走进光明 走向世界
日期:2011-09-22 10:33:39  作者:  来源:民建河南省委 

  ——杨佳先进事迹

  我来自九三学社。如果说我和大家有什么不同,那就是现在大家看得见我,而我却看不见大家……可是,我还在教博士生,还在讲新课,还在主持科研项目。28年了,我从来没有离开过大学讲台。

  我是改革开放后第一批大学生。15岁考上大学,19岁成为大学老师;22岁考入中科院研究生院,24岁成为该院最年轻的讲师。一路走来,阳光灿烂。

  我从未想过,命运之手会将这一切全部夺走——1992年 ,我眼前的世界开始变得朦胧起来。先是读课文读错行,后来书上的字变得越来越模糊。更可怕的是,视野变得越来越窄,就像舞台的大幕徐徐合拢……医生诊断:视神经病变,失明将不可逆转!我无法接受这一残酷的现实,西医、中医、针灸甚至连最痛苦的球后注射,我都尝试过,可都无济于事。终于,一个早晨,我看到的是一片漆黑。那年我29岁。

  失明的痛苦难以言表,尤其是像我这样中途失明的人,适应黑暗的过程是一种煎熬,随之而来的还有婚姻家庭的破裂……我感到了做残疾人的艰难,做残疾女性更难,而盲人又是残中之残!

  一次坐公交,有人提醒我,“那儿有个座”!我却一动不动,站在那里拼命想:她说的“那儿”到底是哪儿?再想,一个生活中连“这儿”、“那儿”都分不清的人,她的生命的位置又在哪儿?!我苦苦思索,我该怎么办?我别无选择:只有面对现实,从头再来!

  我像个孩子,在父母的帮助下,学穿衣、学吃饭、学走路。用吸管喝饮料,一低头,吸管却戳到了眼睛;用盲杖探路,走着走着,竟把自己给绊倒了……不能看书,我就听书,录音机用坏了一台又一台;不能写字,我就学盲文。可是,30岁的我,盲校不收,只好电话请教老师,从ABC摸起。用手指摸来代替眼睛看,实在是太难了!

  我有一个梦,我还想教书。可是,重返讲台谈何容易。要过的第一关就是行路难。一个熟悉的声音对我说:“爸爸给你当拐杖!”就这样,失明18年,6000多个日日夜夜,我紧紧握着父亲的手臂,坐公交、挤地铁,辗转到教学楼,风雨无阻。早上8点,我准时在教室迎接学生,他们哪里知道,为了不迟到,我和父亲不到6点就出了门;我依然写着漂亮的板书,学生们不会知道,我紧贴黑板的左手是在悄悄丈量着尺寸;我采用多媒体教学,学生们也不会知道,触摸屏上被我贴上了一小块一小块的胶布作记号;几周课下来,学生们竟未觉察他们的老师是个什么也看不见的人。作家刘恒在报告文学《小杨教书》中写到:听杨佳老师讲课是一种美的享受……

  我还想写书。我开始尝试新的电脑语言软件,苦战数月,书一本一本出版了——《研究生英语写作》、《研究生英语阅读》,得到专家学者的高度评价。“中国应用语言学界第一人”、我的导师李佩先生亲自作序,并称“这是一部非常好的、令人起敬的著作”。
● ● ● ● ● ● ●
#### [练习题目]
1 – 请把杨佳事迹文章中从“我从未想过,命运之手会将这一”到“择:只有面对现实,从头再来!”的这一段原样抄写出来。
2 – 根据杨佳事迹文章,杨佳在多少岁时成为中科院研究生院最年轻的讲师?
下面的各行与杨佳事迹文章并无关联。
● ● ● ● ● ● ●
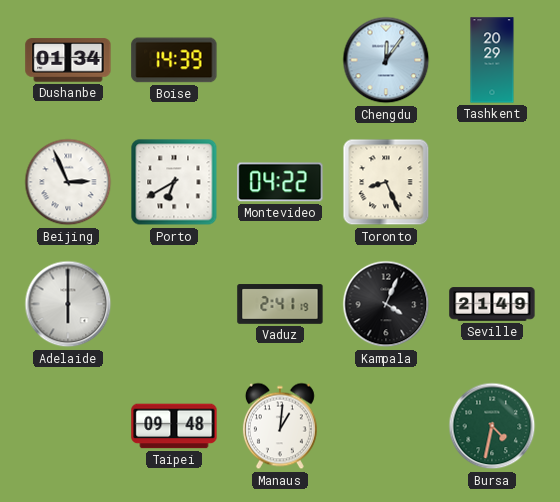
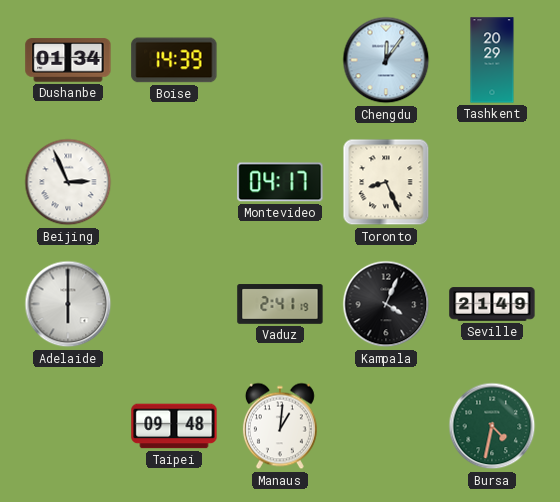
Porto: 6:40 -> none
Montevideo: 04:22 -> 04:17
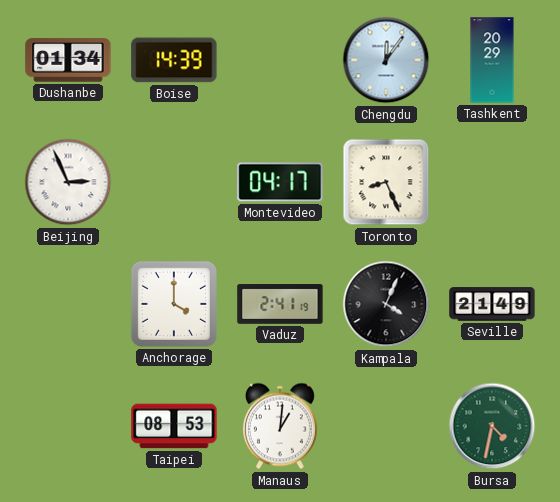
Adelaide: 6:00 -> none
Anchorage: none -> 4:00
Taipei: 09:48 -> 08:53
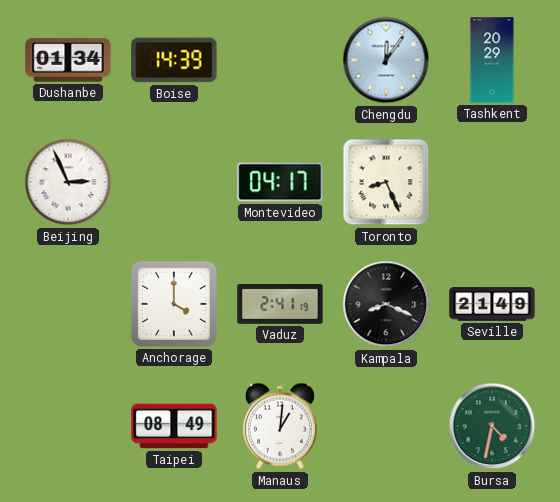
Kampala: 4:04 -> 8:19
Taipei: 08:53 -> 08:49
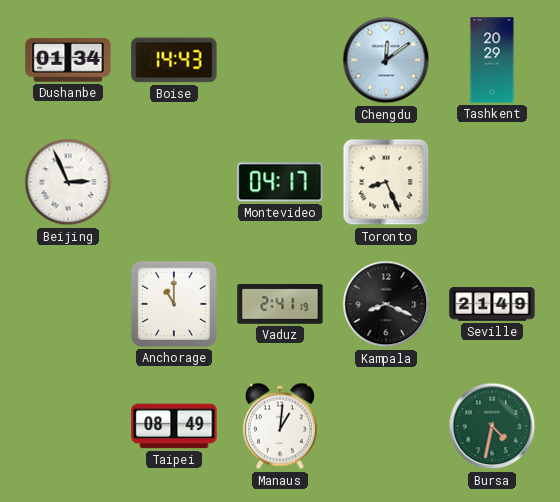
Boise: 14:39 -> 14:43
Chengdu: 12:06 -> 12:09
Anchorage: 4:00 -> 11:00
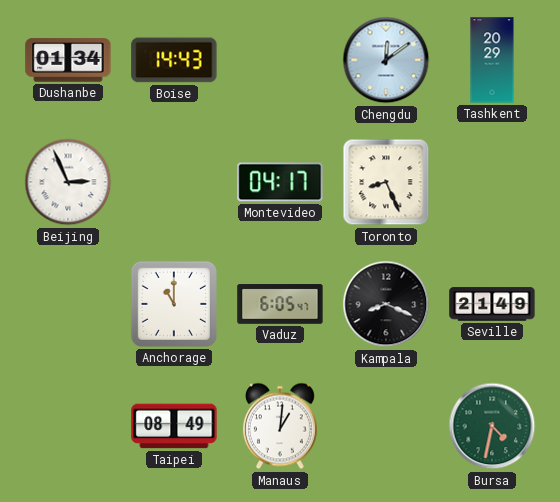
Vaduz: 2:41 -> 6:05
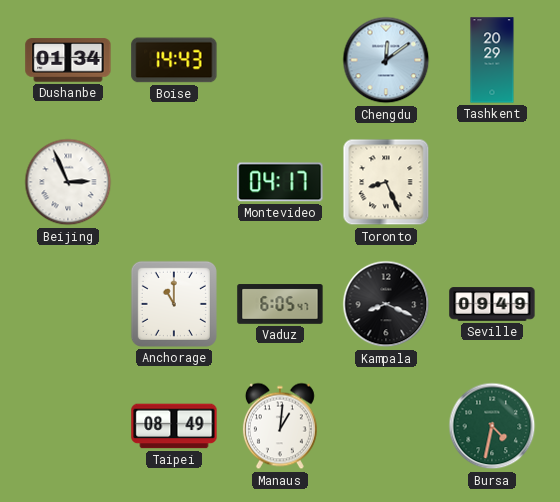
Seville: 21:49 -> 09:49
● ● ● ● ● ● ●
#### [题目解答]
1 –
我从未想过,命运之手会将这一切全部夺走——1992年 ,我眼前的世界开始变得朦胧起来。先是读课文读错行,后来书上的字变得越来越模糊。更可怕的是,视野变得越来越窄,就像舞台的大幕徐徐合拢……医生诊断:视神经病变,失明将不可逆转!我无法接受这一残酷的现实,西医、中医、针灸甚至连最痛苦的球后注射,我都尝试过,可都无济于事。终于,一个早晨,我看到的是一片漆黑。那年我29岁。

  失明的痛苦难以言表,尤其是像我这样中途失明的人,适应黑暗的过程是一种煎熬,随之而来的还有婚姻家庭的破裂……我感到了做残疾人的艰难,做残疾女性更难,而盲人又是残中之残!

  一次坐公交,有人提醒我,“那儿有个座”!我却一动不动,站在那里拼命想:她说的“那儿”到底是哪儿?再想,一个生活中连“这儿”、“那儿”都分不清的人,她的生命的位置又在哪儿?!我苦苦思索,我该怎么办?我别无选择:只有面对现实,从头再来!

2 – 杨佳在24岁时成为中科院研究生院最年轻的讲师。